# Gradient Descent and Backpropagation

Now that we know how to calculate the derivatives for a single perceptron, we can extend this process to train a full, multi-layer neural network. The method is the same: we will use **Gradient Descent** to find the best weights and biases.

The only difference is that now we have many more parameters, so we need a systematic way to calculate the derivative of the loss function with respect to every single one of them.

---
## A Deeper Neural Network Architecture

Let's consider a neural network with three layers of transformations: an input layer, **two hidden layers**, and an output layer. To keep track of all the parameters, we will use a superscript to denote the layer number.

![](./images/1001.png)

* **Layer 1 (First Hidden Layer):**
    * Weights: $W^{(1)}$, Biases: $b^{(1)}$
    * Activations: $a^{(1)} = \sigma(z^{(1)})$  
` `
* **Layer 2 (Second Hidden Layer):**
    * Weights: $W^{(2)}$, Biases: $b^{(2)}$
    * Activations: $a^{(2)} = \sigma(z^{(2)})$  
` `
* **Layer 3 (Output Layer):**
    * Weights: $W^{(3)}$, Bias: $b^{(3)}$
    * Final Prediction: $\hat{y} = a^{(3)} = \sigma(z^{(3)})$  
` `
The goal is to adjust all the weights and biases in all three layers to minimize the **log-loss function**, $L(y, \hat{y})$.

---
## Backpropagation: The Chain Rule on a Grand Scale

To update each parameter using Gradient Descent, we need to find the partial derivative of the final loss `L` with respect to that parameter. This requires us to trace the path of influence from the parameter all the way to the final loss, applying the chain rule at each step.

This process of calculating the gradients by propagating the error signal backward through the network's layers is called **backpropagation**.

Let's trace the chain for a weight in the very first layer, like $w_{11}^{(1)}$. The chain of dependencies is now much longer:

$$ w_{11}^{(1)} \to z_1^{(1)} \to a_1^{(1)} \to z^{(2)} \to a^{(2)} \to z^{(3)} \to \hat{y} \to L $$

The chain rule for this is a very long product of derivatives:
$$ \frac{\partial L}{\partial w_{11}^{(1)}} = \frac{\partial L}{\partial \hat{y}} \cdot \frac{\partial \hat{y}}{\partial z^{(3)}} \cdot \frac{\partial z^{(3)}}{\partial a^{(2)}} \cdot \frac{\partial a^{(2)}}{\partial z^{(2)}} \cdot \frac{\partial z^{(2)}}{\partial a_1^{(1)}} \cdot \frac{\partial a_1^{(1)}}{\partial z_1^{(1)}} \cdot \frac{\partial z_1^{(1)}}{\partial w_{11}^{(1)}} $$

---
## The Efficiency of Backpropagation

While this looks incredibly complex, the good news is that we don't have to calculate everything from scratch for each parameter. Backpropagation is a very efficient algorithm because it **reuses calculations**.

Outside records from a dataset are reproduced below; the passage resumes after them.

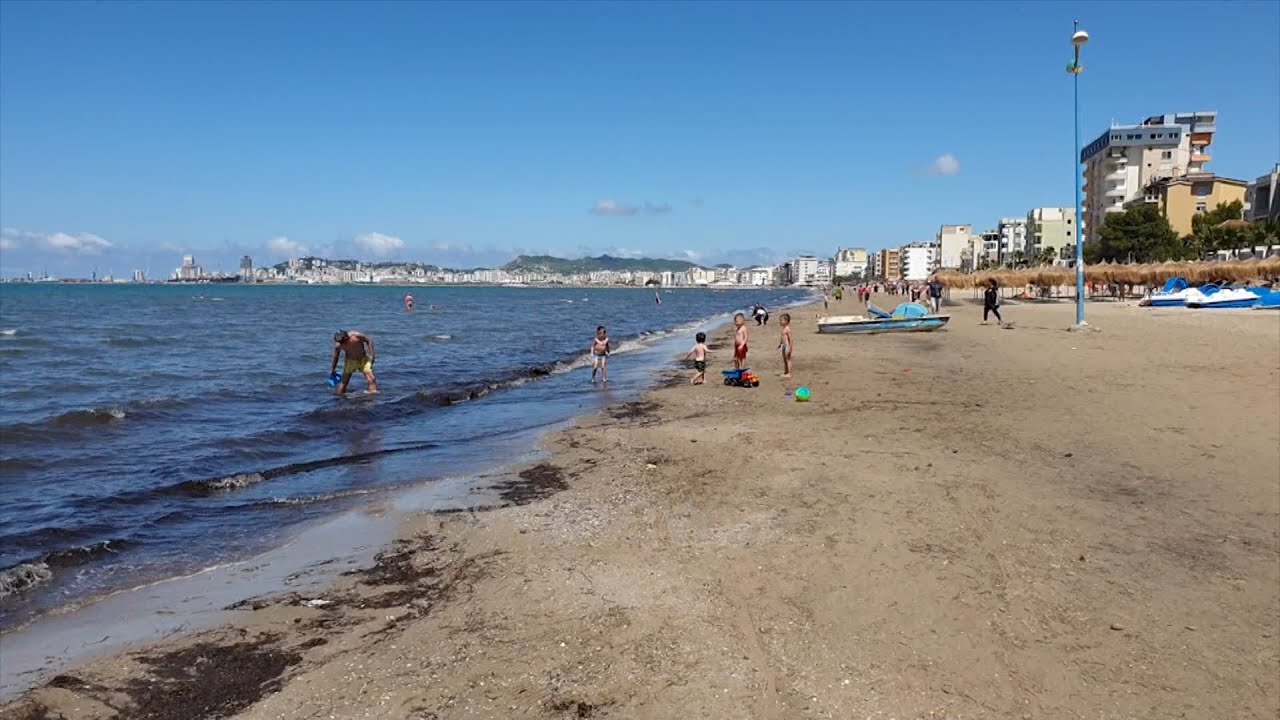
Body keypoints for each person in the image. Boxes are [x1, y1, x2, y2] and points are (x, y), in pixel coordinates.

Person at [330, 330, 378, 395]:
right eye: (340, 342)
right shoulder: (338, 345)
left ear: (346, 337)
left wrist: (372, 355)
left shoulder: (356, 336)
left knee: (371, 379)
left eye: (343, 341)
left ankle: (373, 398)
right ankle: (339, 399)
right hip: (350, 361)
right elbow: (336, 356)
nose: (342, 343)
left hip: (363, 360)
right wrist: (333, 369)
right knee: (344, 382)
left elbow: (368, 340)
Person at [778, 313, 794, 378]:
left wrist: (790, 348)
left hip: (787, 345)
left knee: (788, 359)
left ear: (786, 321)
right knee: (784, 359)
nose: (780, 322)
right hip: (784, 345)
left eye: (781, 320)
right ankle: (786, 372)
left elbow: (791, 339)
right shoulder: (783, 328)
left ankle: (789, 373)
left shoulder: (787, 329)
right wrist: (780, 344)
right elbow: (782, 337)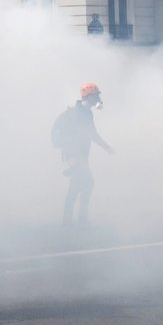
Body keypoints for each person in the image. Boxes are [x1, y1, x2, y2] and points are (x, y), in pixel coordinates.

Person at [51, 83, 115, 226]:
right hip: (76, 156)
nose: (98, 98)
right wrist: (70, 157)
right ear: (88, 96)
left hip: (82, 156)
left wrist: (107, 148)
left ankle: (72, 220)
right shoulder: (75, 114)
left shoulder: (87, 113)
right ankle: (77, 220)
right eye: (96, 95)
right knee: (85, 184)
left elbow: (92, 134)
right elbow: (68, 137)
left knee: (77, 186)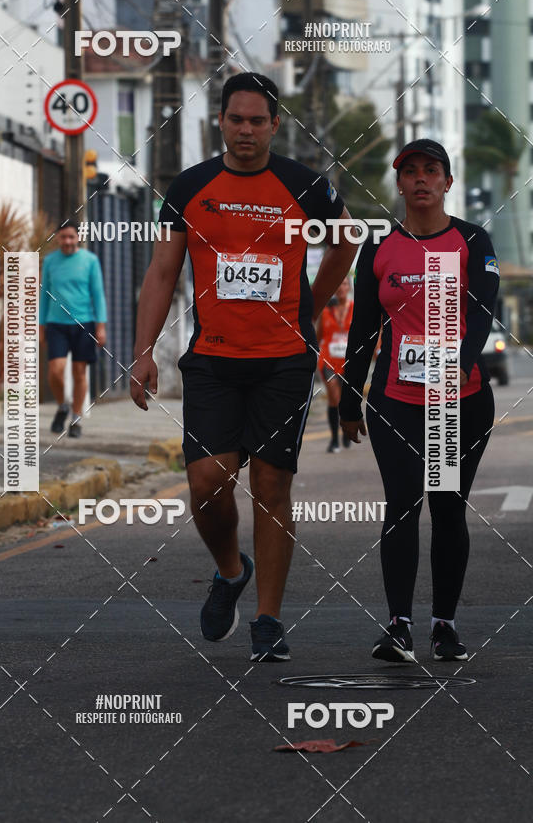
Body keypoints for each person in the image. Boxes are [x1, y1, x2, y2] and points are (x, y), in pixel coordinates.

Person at [130, 72, 356, 661]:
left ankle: (268, 619)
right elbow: (161, 273)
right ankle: (231, 572)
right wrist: (142, 352)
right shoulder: (190, 187)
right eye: (237, 119)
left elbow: (346, 240)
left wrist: (307, 303)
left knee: (273, 484)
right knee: (207, 484)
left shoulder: (305, 186)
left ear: (275, 125)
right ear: (221, 122)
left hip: (283, 361)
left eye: (258, 121)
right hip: (212, 360)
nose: (247, 130)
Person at [339, 139, 499, 663]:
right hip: (395, 400)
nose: (421, 180)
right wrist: (346, 397)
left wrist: (459, 359)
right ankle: (399, 625)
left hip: (459, 400)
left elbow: (480, 312)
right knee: (403, 502)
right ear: (400, 184)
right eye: (410, 172)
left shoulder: (473, 241)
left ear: (448, 182)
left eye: (432, 170)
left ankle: (444, 624)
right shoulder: (380, 245)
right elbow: (364, 326)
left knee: (448, 509)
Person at [39, 222, 107, 438]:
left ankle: (76, 419)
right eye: (63, 237)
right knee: (55, 371)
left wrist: (101, 327)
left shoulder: (90, 261)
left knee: (79, 373)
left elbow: (98, 294)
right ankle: (62, 406)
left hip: (83, 323)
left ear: (78, 238)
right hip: (56, 324)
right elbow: (44, 295)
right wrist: (41, 326)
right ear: (57, 239)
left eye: (71, 237)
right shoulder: (50, 261)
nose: (67, 241)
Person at [316, 277, 353, 452]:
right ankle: (334, 440)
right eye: (338, 284)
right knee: (334, 396)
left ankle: (346, 432)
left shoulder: (356, 309)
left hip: (349, 362)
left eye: (344, 284)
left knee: (346, 399)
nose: (341, 287)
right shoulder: (326, 311)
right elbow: (318, 336)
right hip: (328, 360)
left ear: (349, 287)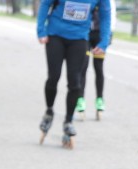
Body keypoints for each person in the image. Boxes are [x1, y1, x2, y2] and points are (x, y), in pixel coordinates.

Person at [37, 0, 112, 147]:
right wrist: (41, 30)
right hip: (55, 35)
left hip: (79, 38)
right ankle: (49, 112)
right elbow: (46, 3)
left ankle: (68, 121)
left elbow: (105, 15)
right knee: (54, 77)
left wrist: (104, 42)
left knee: (75, 82)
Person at [75, 0, 116, 119]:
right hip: (85, 34)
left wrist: (108, 37)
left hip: (99, 35)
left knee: (98, 68)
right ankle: (80, 99)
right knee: (83, 67)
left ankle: (99, 100)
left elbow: (111, 16)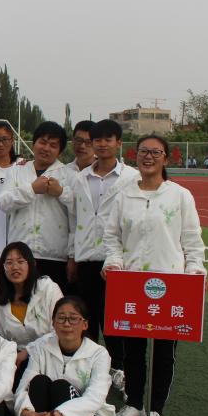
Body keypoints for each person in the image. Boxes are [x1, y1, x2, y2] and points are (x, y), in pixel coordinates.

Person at [103, 134, 207, 416]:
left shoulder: (180, 195)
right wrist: (114, 262)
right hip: (131, 283)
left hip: (170, 284)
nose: (148, 157)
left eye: (155, 152)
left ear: (166, 158)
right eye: (143, 151)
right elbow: (112, 237)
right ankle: (135, 404)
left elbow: (192, 239)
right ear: (135, 155)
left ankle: (155, 409)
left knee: (164, 352)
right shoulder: (124, 196)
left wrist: (196, 270)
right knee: (133, 349)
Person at [13, 296, 115, 416]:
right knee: (38, 381)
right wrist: (26, 413)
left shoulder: (98, 354)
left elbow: (95, 398)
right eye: (61, 318)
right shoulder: (42, 346)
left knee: (60, 386)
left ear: (85, 324)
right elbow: (24, 386)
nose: (67, 324)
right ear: (53, 323)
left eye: (73, 318)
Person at [67, 119, 140, 355]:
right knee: (87, 321)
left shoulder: (132, 177)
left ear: (118, 143)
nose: (102, 144)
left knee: (116, 323)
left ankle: (118, 367)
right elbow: (74, 219)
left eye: (108, 139)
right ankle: (88, 366)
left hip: (117, 262)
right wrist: (72, 256)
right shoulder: (81, 178)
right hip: (87, 259)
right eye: (97, 140)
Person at [0, 121, 73, 290]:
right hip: (20, 255)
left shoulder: (69, 174)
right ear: (34, 143)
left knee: (51, 301)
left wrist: (61, 192)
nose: (46, 148)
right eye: (42, 142)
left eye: (53, 145)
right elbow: (3, 203)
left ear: (60, 150)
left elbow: (78, 211)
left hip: (54, 256)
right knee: (19, 300)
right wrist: (31, 189)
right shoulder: (16, 171)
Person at [0, 242, 63, 387]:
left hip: (51, 354)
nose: (15, 267)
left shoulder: (48, 288)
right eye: (9, 263)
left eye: (20, 261)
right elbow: (1, 339)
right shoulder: (0, 301)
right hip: (17, 360)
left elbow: (59, 330)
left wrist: (28, 351)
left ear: (32, 264)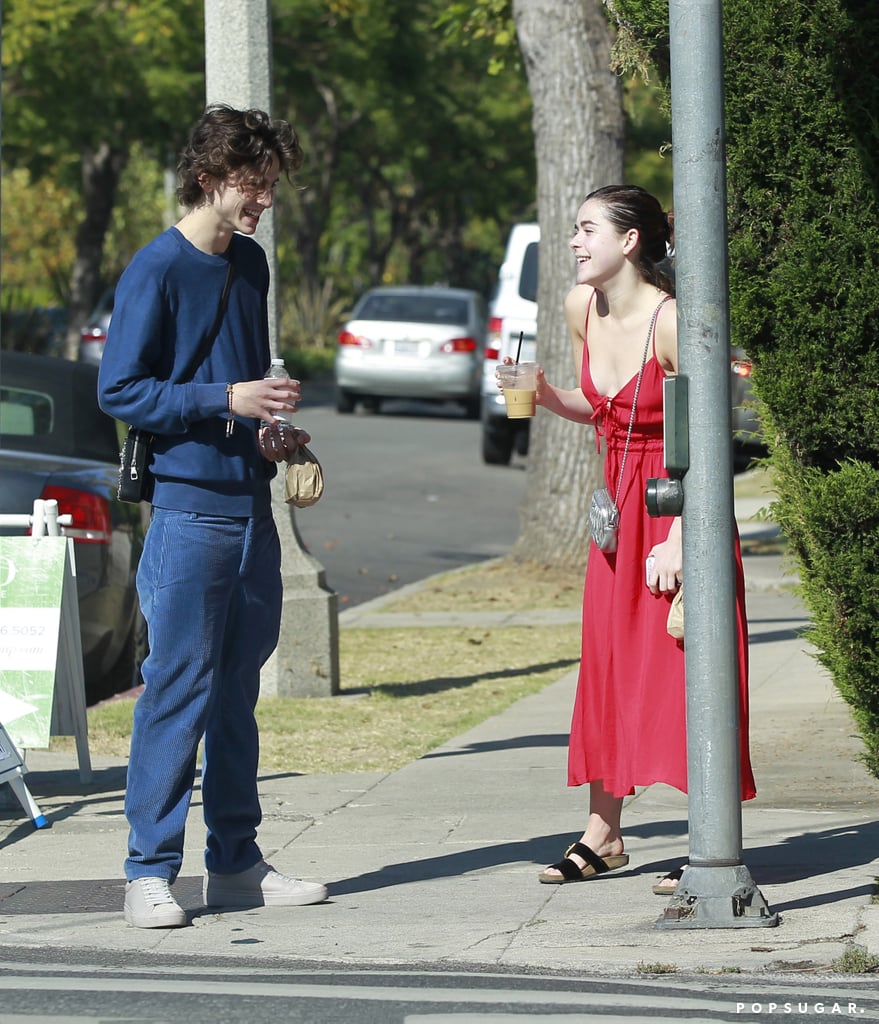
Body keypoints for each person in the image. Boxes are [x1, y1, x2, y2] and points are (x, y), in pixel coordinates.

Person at [98, 104, 328, 928]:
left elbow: (237, 388)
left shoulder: (252, 265)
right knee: (175, 692)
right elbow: (118, 391)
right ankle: (147, 872)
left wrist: (268, 427)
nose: (262, 200)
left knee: (235, 695)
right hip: (188, 515)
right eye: (250, 186)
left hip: (250, 509)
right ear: (208, 178)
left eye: (269, 186)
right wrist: (222, 397)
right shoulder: (155, 268)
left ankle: (236, 864)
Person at [511, 185, 756, 891]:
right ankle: (603, 833)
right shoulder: (579, 306)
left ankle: (706, 837)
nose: (574, 242)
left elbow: (707, 439)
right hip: (617, 513)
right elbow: (604, 409)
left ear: (629, 241)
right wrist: (544, 392)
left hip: (680, 507)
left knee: (684, 672)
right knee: (611, 669)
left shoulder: (674, 323)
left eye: (587, 230)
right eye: (572, 230)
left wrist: (685, 537)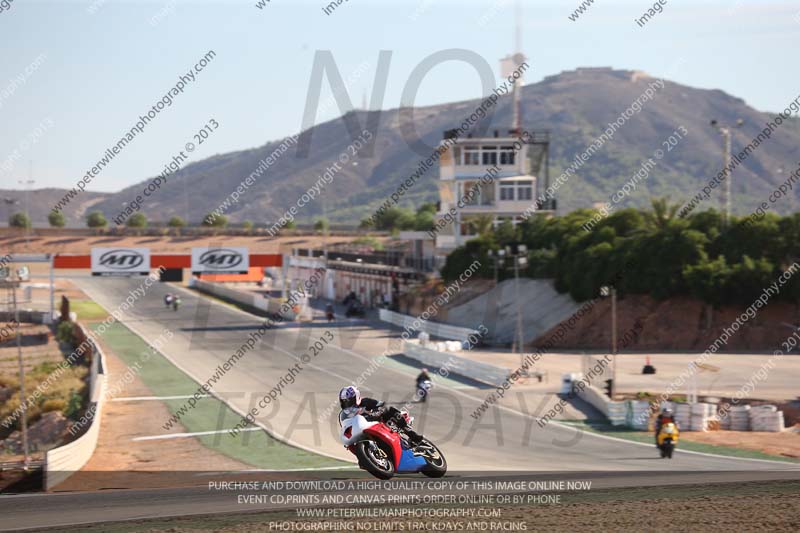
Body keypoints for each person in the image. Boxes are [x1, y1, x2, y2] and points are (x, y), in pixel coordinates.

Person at [338, 386, 424, 445]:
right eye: (344, 401)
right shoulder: (345, 414)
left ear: (356, 397)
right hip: (361, 430)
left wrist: (376, 411)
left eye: (348, 400)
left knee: (388, 410)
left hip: (378, 422)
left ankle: (411, 434)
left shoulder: (365, 402)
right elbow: (345, 425)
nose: (347, 403)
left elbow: (381, 404)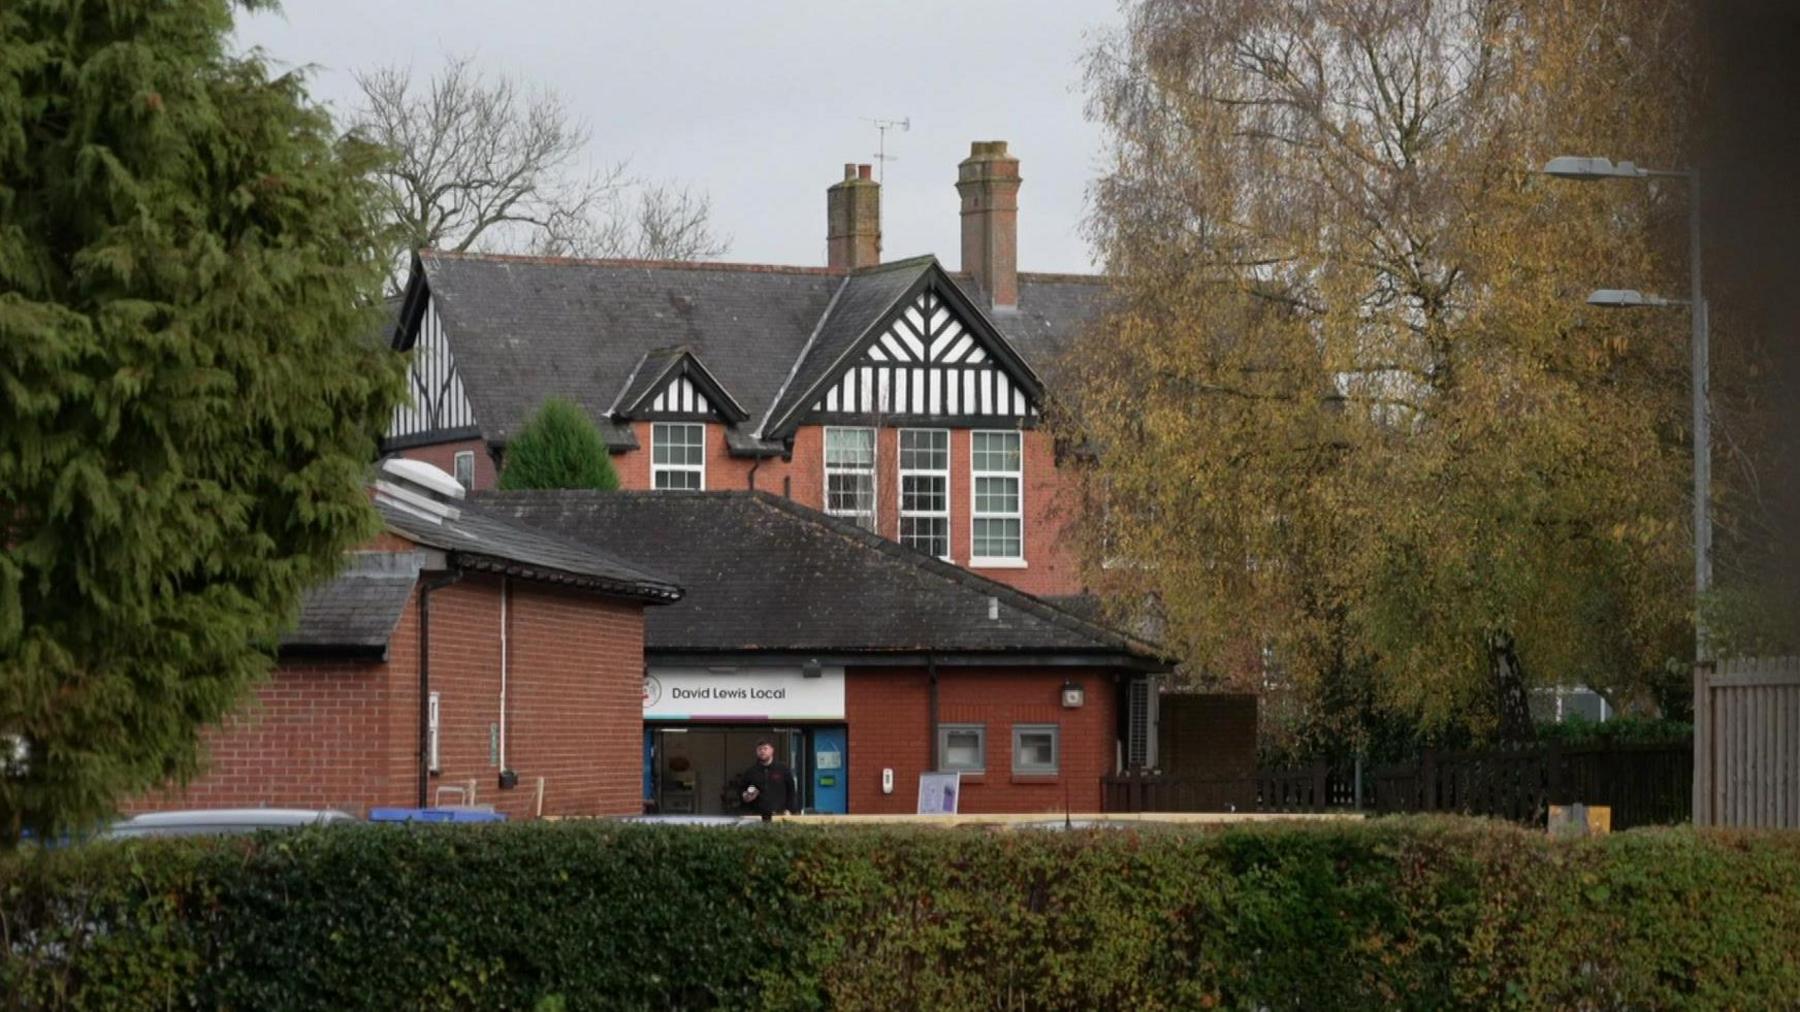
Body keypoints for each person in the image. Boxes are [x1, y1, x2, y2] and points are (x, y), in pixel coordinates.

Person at [728, 738, 802, 822]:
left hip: (779, 815)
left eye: (765, 748)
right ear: (756, 752)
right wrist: (745, 795)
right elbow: (742, 789)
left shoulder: (783, 769)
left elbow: (791, 791)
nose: (762, 751)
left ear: (772, 750)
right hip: (757, 816)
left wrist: (791, 810)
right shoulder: (751, 772)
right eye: (760, 749)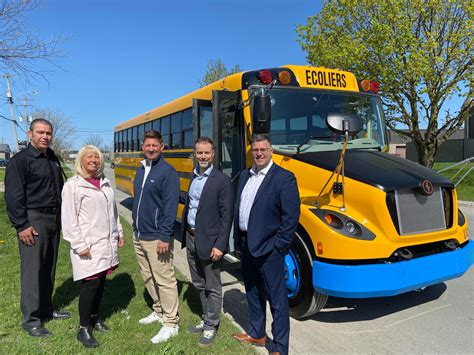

The process works like this:
1.  **Forward Pass:** We feed an input through the network and calculate the output `ŷ` and the final loss `L`. We store all the intermediate values ($z^{(1)}, a^{(1)}, z^{(2)}, a^{(2)}, z^{(3)}$) along the way.  

2.  **Backward Pass:**
    * First, we calculate the derivatives at the very end of the chain ($\frac{\partial L}{\partial \hat{y}}$ and $\frac{\partial \hat{y}}{\partial z^{(3)}}$).
    * We use these to find the gradients for the parameters in the **last layer** (Layer 3).
    * Then, we take that result and continue "propagating" the error backward to calculate the gradients for the **second-to-last layer** (Layer 2), reusing the derivatives we've already computed.
    * Finally, we continue this process back to the **first layer**, again reusing all the previous calculations.

This step-by-step backward flow is much more efficient than calculating the entire long chain rule for every single weight individually.

The good news for a machine learning practitioner is that modern libraries like TensorFlow and Keras perform this entire backpropagation process for you automatically. However, understanding that it's just a clever and recursive application of the chain rule is fundamental to knowing how neural networks truly learn.